If Congress were a corporation, customers and stockholders would have put it out of business. If Congress were an animal, someone would have put it out of its misery. But of course, we’re not talking about Congress; we’re talking about the aforementioned modern Republican-Democratic grudge match. Bill Simmons had a great recent column about how the Washington Redskins are probably the most disappointing sports franchise – despite that title typically claimed by the L.A. Clippers or various Cleveland teams – because the Redskins had an amazing, legendary team as recently as the early 90s. As Simmons put it, Cleveland teams never got to fly first-class; the Washington Native American Insults had years of first-class-itude only to be squinched into the middle of coach. As went the Potomac Pigskins in this century, so went their city, right up to the failings of the young black savior who was supposed to ride into town and change everything.

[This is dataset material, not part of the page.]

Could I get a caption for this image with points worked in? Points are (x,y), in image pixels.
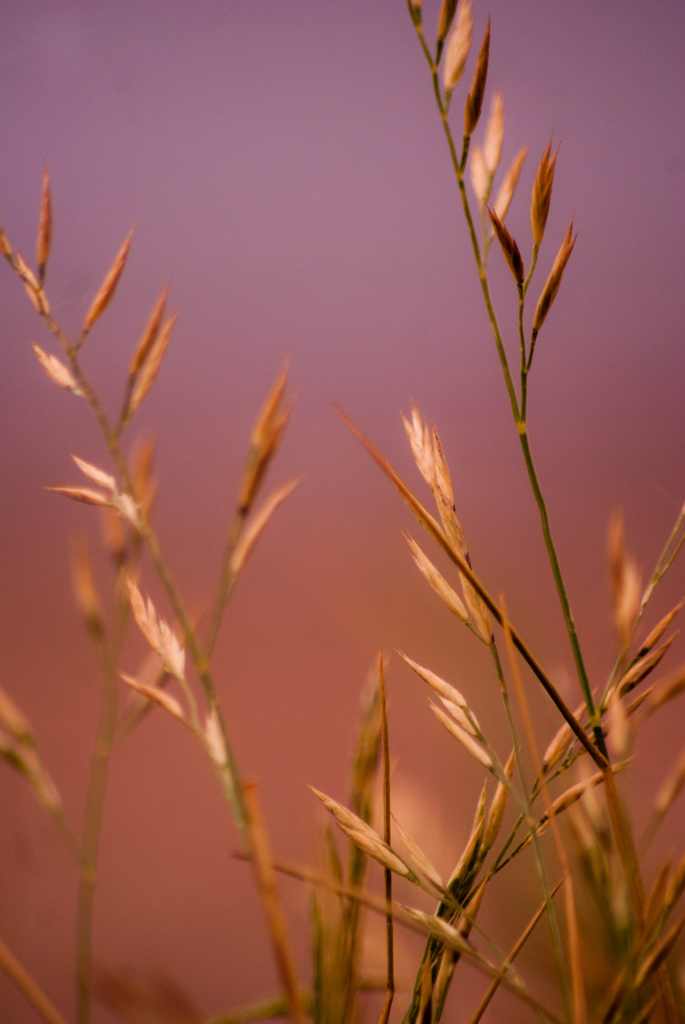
In this image there are plants (377,699) towards the bottom of the image (395,855), at the background of the image (308,445) there is the sky (347,337).
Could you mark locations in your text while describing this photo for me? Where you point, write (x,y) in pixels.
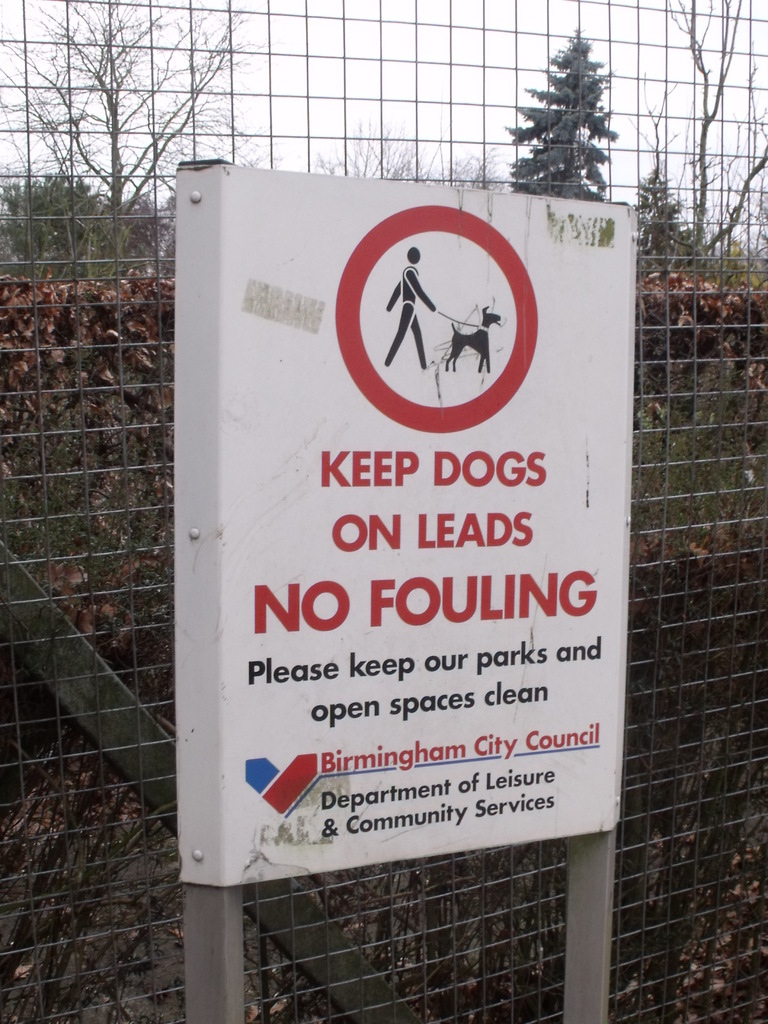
This image consists of a board (353,451) in white color. Behind which there is a fencing (363,1011), made up of metal (36,948). In the background (22,412), we can see many trees (6,194) and plants (65,354). At the top (340,104), there is sky (401,87).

The present situation, then, is particularly disheartening because of our glorious past. Future history textbooks will be rife with unflattering comparisons. Congress in the mid-19th-century wasn’t only successful because of great orators saying important things, like the above-quoted Henry Clay; Congress packed its upper galleries with enthusiastic, random members of the public because it was the world’s exciting experiment with a government that was becoming more representative with each passing year. When history books look back on our post-Cold War Congress, they will describe only sclerosis, entropy, and fierce partisanship on behalf of petty territory defense.

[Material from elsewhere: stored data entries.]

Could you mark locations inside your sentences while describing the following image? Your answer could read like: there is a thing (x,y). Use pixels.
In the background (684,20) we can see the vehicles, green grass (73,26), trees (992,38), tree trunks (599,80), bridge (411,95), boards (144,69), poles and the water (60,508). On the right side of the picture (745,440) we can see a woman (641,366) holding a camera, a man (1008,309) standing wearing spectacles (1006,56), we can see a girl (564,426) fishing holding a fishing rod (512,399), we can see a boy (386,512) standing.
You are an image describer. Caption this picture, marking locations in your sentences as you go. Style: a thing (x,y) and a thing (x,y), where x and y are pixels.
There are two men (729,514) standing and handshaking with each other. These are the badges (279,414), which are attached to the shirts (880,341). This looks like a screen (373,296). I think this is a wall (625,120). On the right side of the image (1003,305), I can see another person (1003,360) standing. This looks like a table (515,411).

Parties weren’t quite so set in stone when Clay gave that speech. Clay couldn’t count on the automatic support of half the electorate no matter what he said, as Charles Schumer and Marco Rubio can right now. There is no way out of this two-team box that doesn’t involve blowing a hole through the box. We need a third party. We need a fourth party. We’re taking the wrong lesson from the Israeli elections; we should be less concerned about Benjamin Netanyahu’s ongoing yahoo-ism (it’s in his last name, after all) and more about the nuances of coalition building required of Netanyahu now that he’s won. Nothing in our Constitution precludes our legislature from having as many parties as we see competing for seats in Israel’s Knesset (about ten of them). We have to stop treating this two-party crisis of governance as a regrettable stain. This sort of stain shows a leak that’s bringing down the whole structure.